House Republicans and Democrats are engaged in a game of political “chicken,” in which each side tries to push the other as far as possible toward an outcome that neither side wants, gambling that if a shutdown occurs it will be the other party that incurs the public’s wrath.
The House on Tuesday passed a stopgap proposal to extend funding for two weeks. It contains $4 billion in cuts that President Obama and House Democrats had suggested earlier, so it allows both sides to save face.

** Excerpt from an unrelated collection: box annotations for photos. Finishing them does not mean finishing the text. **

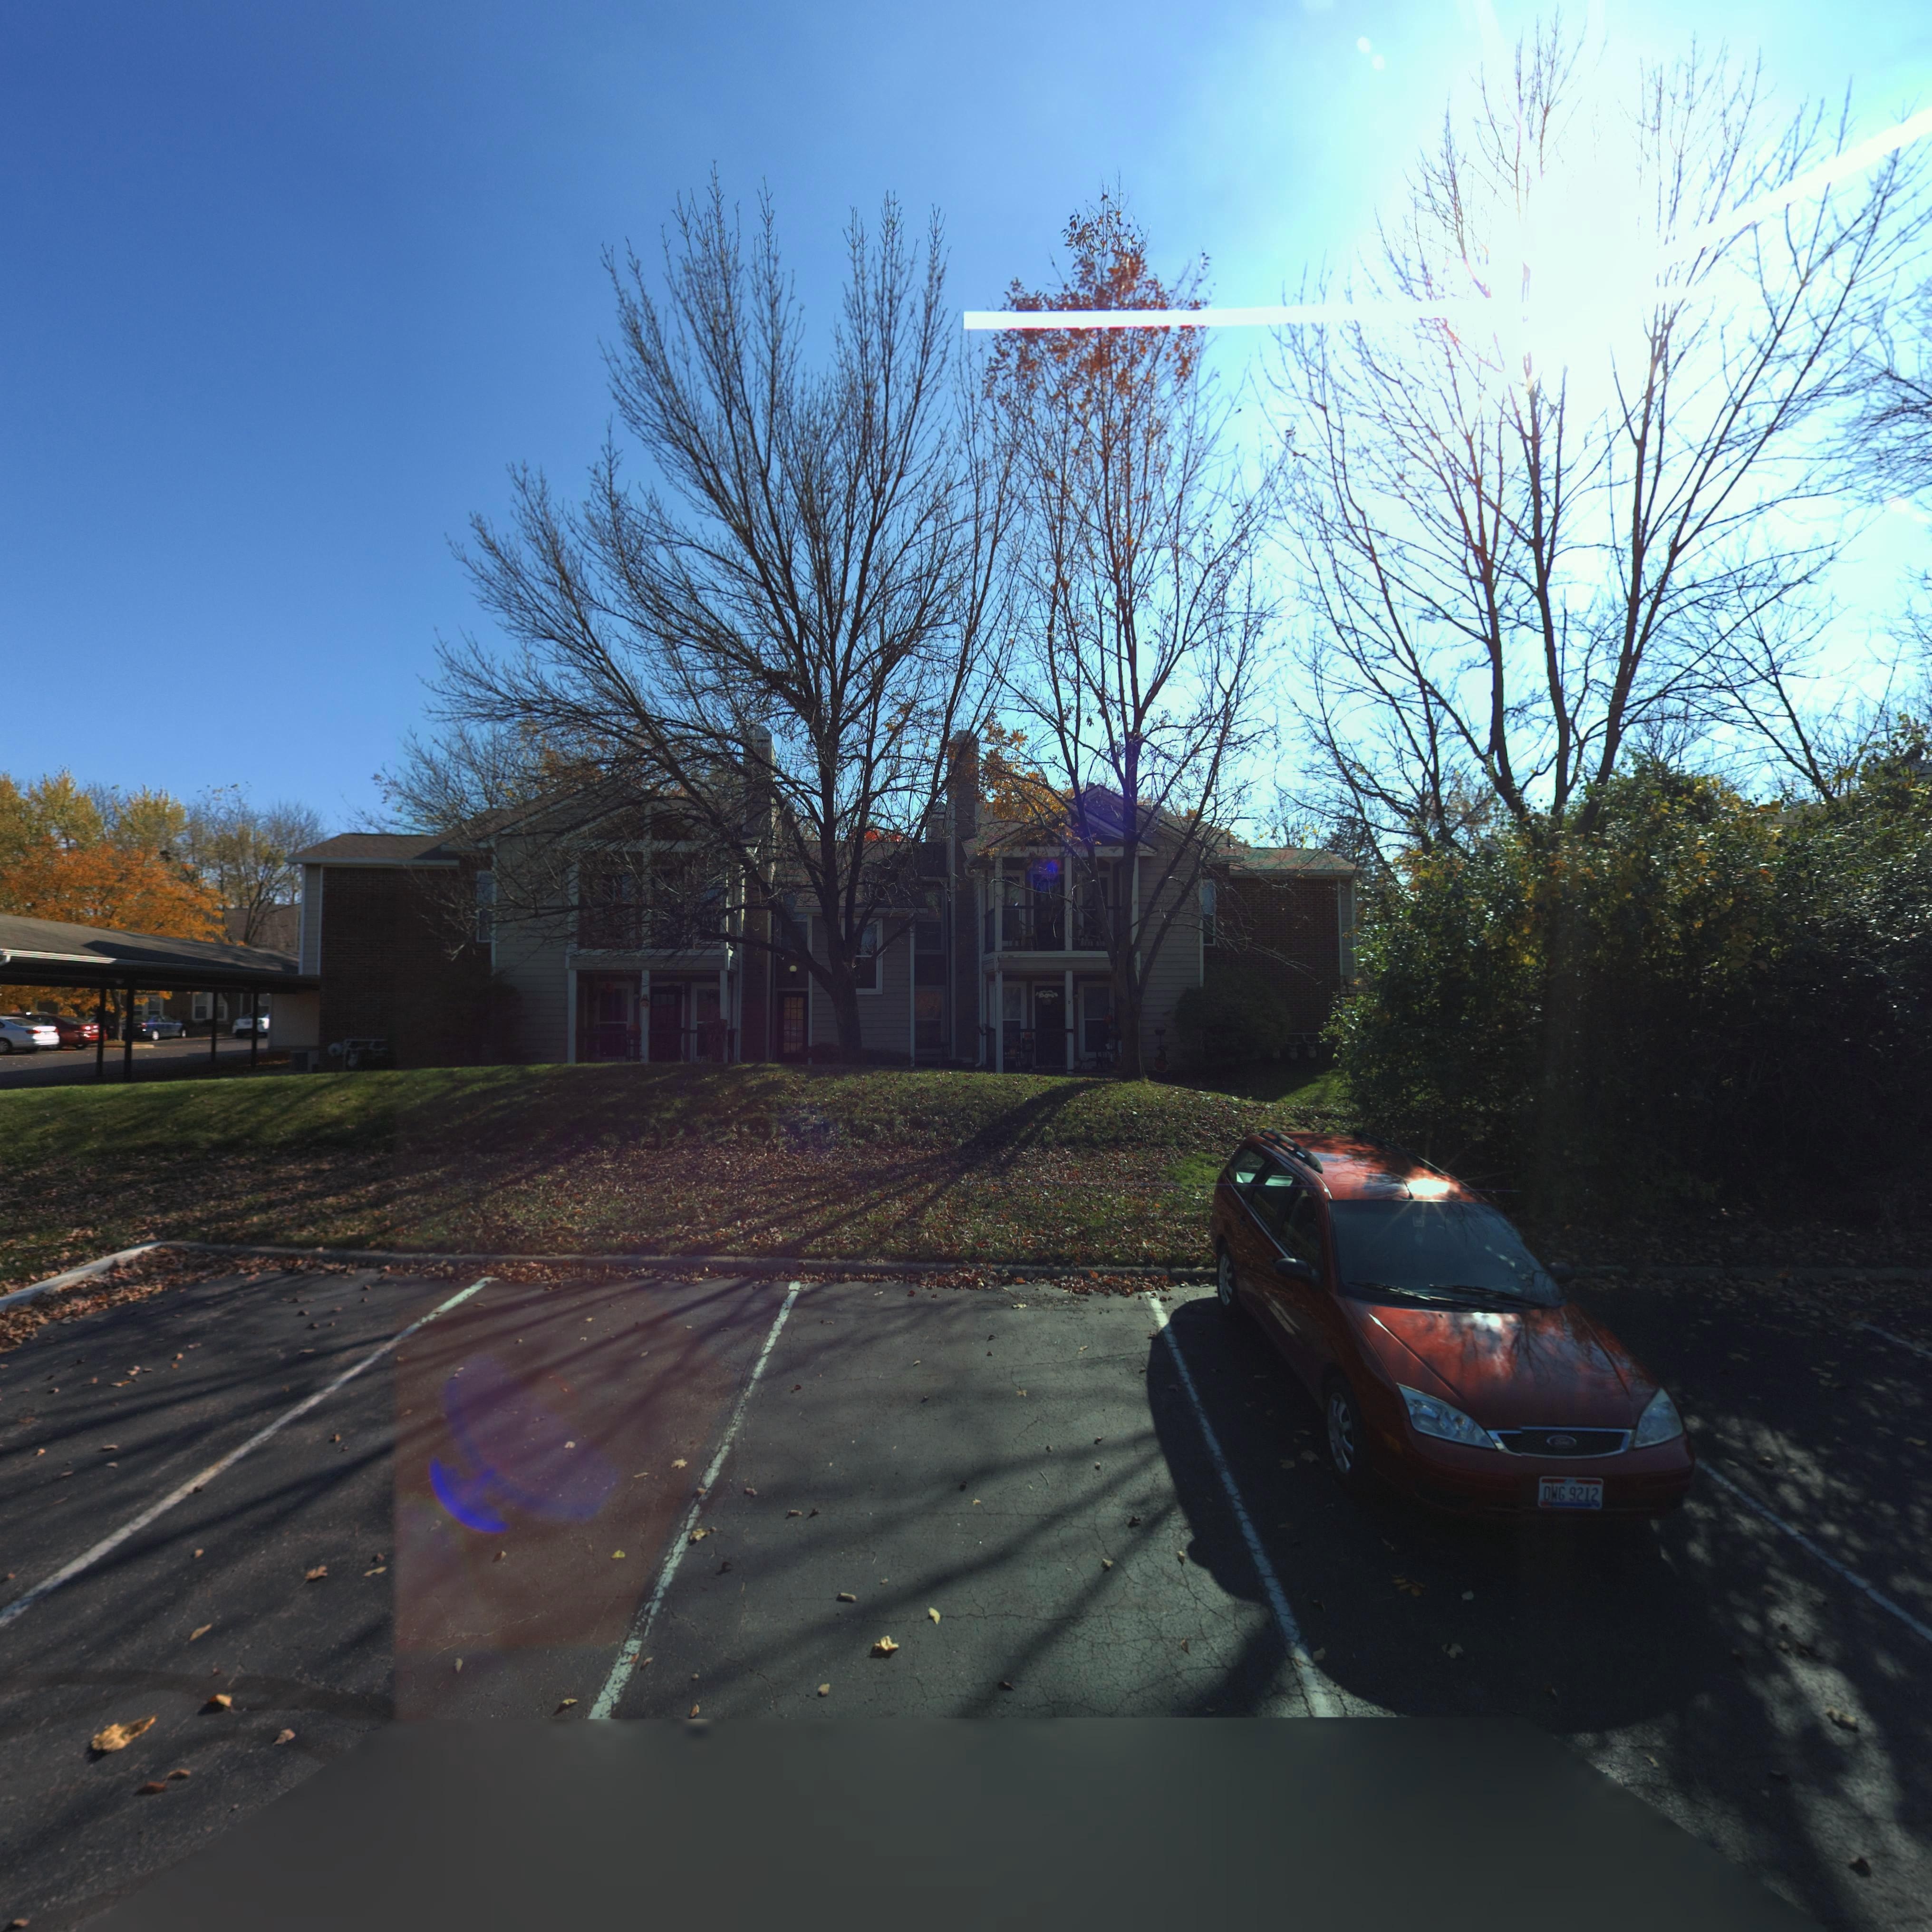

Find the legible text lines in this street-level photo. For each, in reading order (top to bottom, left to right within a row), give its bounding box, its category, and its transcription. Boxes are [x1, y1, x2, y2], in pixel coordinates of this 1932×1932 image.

[1543, 1485, 1600, 1504] None: DWG 9212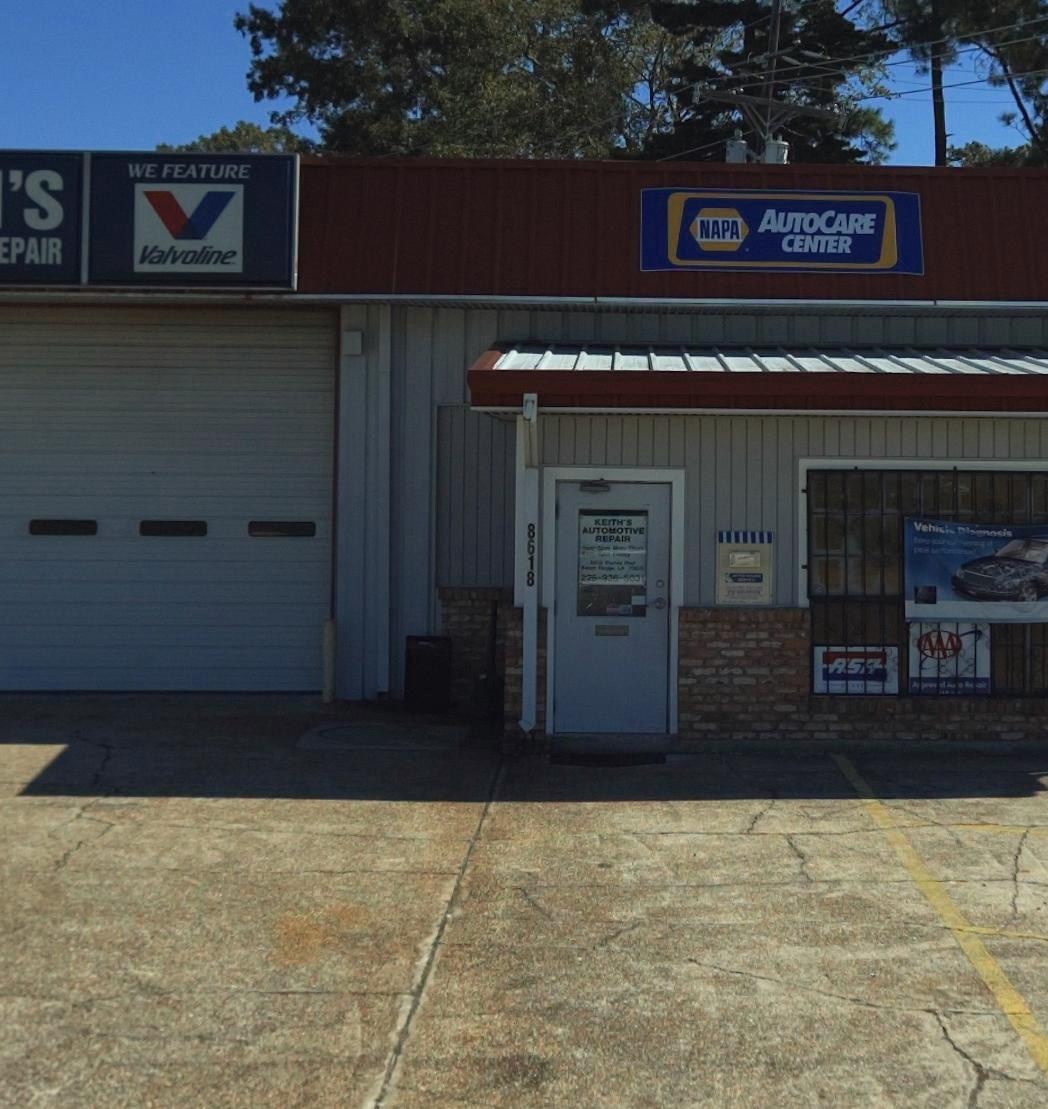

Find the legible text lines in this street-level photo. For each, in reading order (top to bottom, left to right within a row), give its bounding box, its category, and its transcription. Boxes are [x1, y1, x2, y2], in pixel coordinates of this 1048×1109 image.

[125, 162, 253, 180] None: WE FEATURE
[20, 166, 67, 233] BusinessName: S
[135, 188, 243, 244] None: V
[698, 217, 742, 242] None: NAPA
[754, 206, 880, 236] None: AUTOCARE
[8, 233, 66, 267] BusinessName: PAIR
[135, 242, 241, 268] None: Valvoline
[778, 232, 855, 256] None: CENTER
[580, 525, 646, 535] BusinessName: AUTOMOTIVE
[593, 533, 633, 544] BusinessName: REPAIR
[593, 517, 634, 528] BusinessName: KEITH'S
[910, 519, 941, 535] None: Vehi
[525, 521, 537, 589] StreetNumber: 8618
[825, 655, 888, 676] None: AS*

The Senate is expected to have the bill on the president’s desk today and Obama likely will sign it.
That will give Congress another two weeks to bicker about spending issues that should have been settled back in September.
If they fail, some government offices will shut down temporarily and some employees in offices that remain open will be furloughed until Congress passes it and the president signs the bills restoring funding.
Services likely to be delayed by a shutdown include processing of new Social Security claims and Medicare applications, passport applications, bankruptcy proceedings, Internal Revenue Service operations, some veterans’ services, national parks, museums and monuments, toxic waste cleanup and clinical health research.
Active-duty military, national security operations, air-traffic control, federal prison security, federal courts, the Postal Service and the banking system would not be affected.
A shutdown, brought about by an unwillingness to compromise on government spending, will not save the government a penny. Every employee who is furloughed will be paid, and water and electricity will continue to flow to shuttered buildings.
Rather than saving money, a shutdown will add to government expense. The last time Congress reached such an impasse, in 1995-96, a series of shutdowns cost the government an estimated $100 million a day, for a total of up to $1.25 billion.
Furloughing employees causes backups in the work that should have been done on the days the offices were shuttered. Employees’ checks may be delayed, which could make the employees late in paying their bills. Entrance fees to national parks and museums will be lost during a shutdown. Tax refunds will be delayed. Citizens must wait, without good reason, for services they need and have every right to expect.
It is disgraceful that the men and women we elected to represent us in Washington are so entangled in ideology that they cannot do the work we hired them to do.
It is disgraceful that they even are willing to consider the possibility of interrupting government services rather than budge a millimeter.
Most disgraceful of all is that this Congress is still arguing about funding for fiscal 2011 — the deadline for passing the budget for this fiscal year was five months ago!
President Obama has already submitted his budget for 2012, and that’s what Congress should be arguing about now.
If members of Congress are not able to reach a compromise sufficient to keep the government operating, both sides should feel the heat.